The old registry cleaner needs to be back in version 7. In the meantime, my rolling license renewals will pause.

4 Likes

Thanks for posting the link and instructions for rolling back.

However, your post generally is poorly informed and misleading, as this is not an issue of liking or disliking version 7. The real issue is that it is objectively a major piece of destructive junk, that you should immediately withdraw tor users’ safety’s sake.

Here is how it broke my Chrome browser.

When I updated, CCleaner’s new background service (the Performance Optimizer / Smart Cleaning module) started running continuously.

Even when “disabled,” it:

Injects itself into Windows’ network stack to monitor “app health” and background activity.

Periodically suspends processes or network handles it believes are “idle” — including Chrome’s chrome.exe child processes that handle TLS sessions.

Once those suspended handles desynchronize, Chrome’s certificate validator suddenly can’t access the system store, so it throws “your connection is not secure” for every tab.

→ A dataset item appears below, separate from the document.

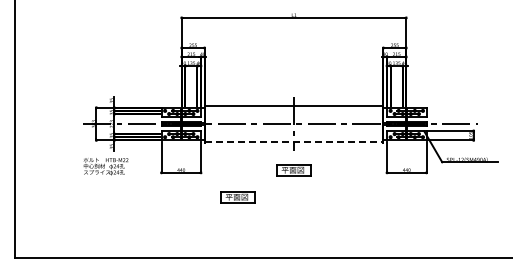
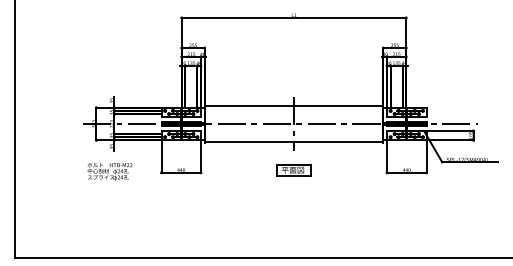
line at (294, 142): dashed -> solid
text at (105, 166) position: (105, 166) -> (109, 171)
part at (237, 197): present -> none
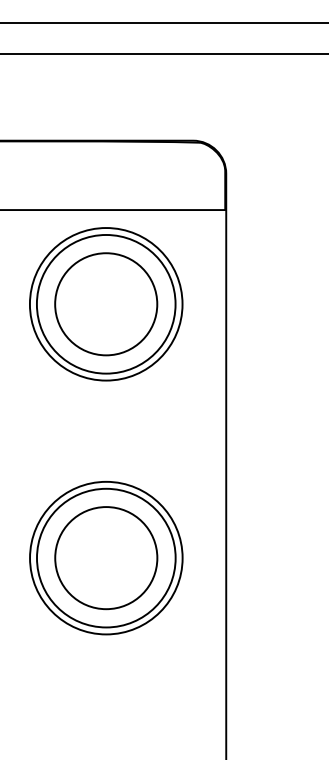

The error takes a few minutes to appear (CCleaner intervenes after idle detection), restarting Chrome temporarily fixed it (new processes), Firefox was unaffected (uses a different TLS backend).

When CCleaner v7 also removed itself from its own “sleep list,” I couldn’t easily exclude Chrome or its helper processes anymore — a terrible regression from v6.

So, stop pretending that everything is fine. It isn’t.

5 Likes

Yeah, this whole CCleaner 7 is a cluster****. Thanks for the rollback link.

I’ve been using CCleaner for years and due to its ease of use and function over form UI was something I recommended to others for keeping their registry clean as even luddites could learn to use it fairly easy and without issues. The change to a form over function UI, diminishing the functionality of the cleaning features, and deeply hiding its own startup features in what plainly appears to be an attempt to avoid detection in a manner that resembles various malware has really poisoned the well in regard to my future use and recommendation of this software. Not to mention if CCleaner7’s tasks weren’t killed in task manager Chrome would detect unusual activity when opening, thought I had a virus/malware before I identified it as the cause. If CCleaner chooses to continue on this going forward I’ll have to figure out a different software for myself and those that I help troubleshoot issues for cause this new version to put it simply is trash and at least for now will be using the rollback.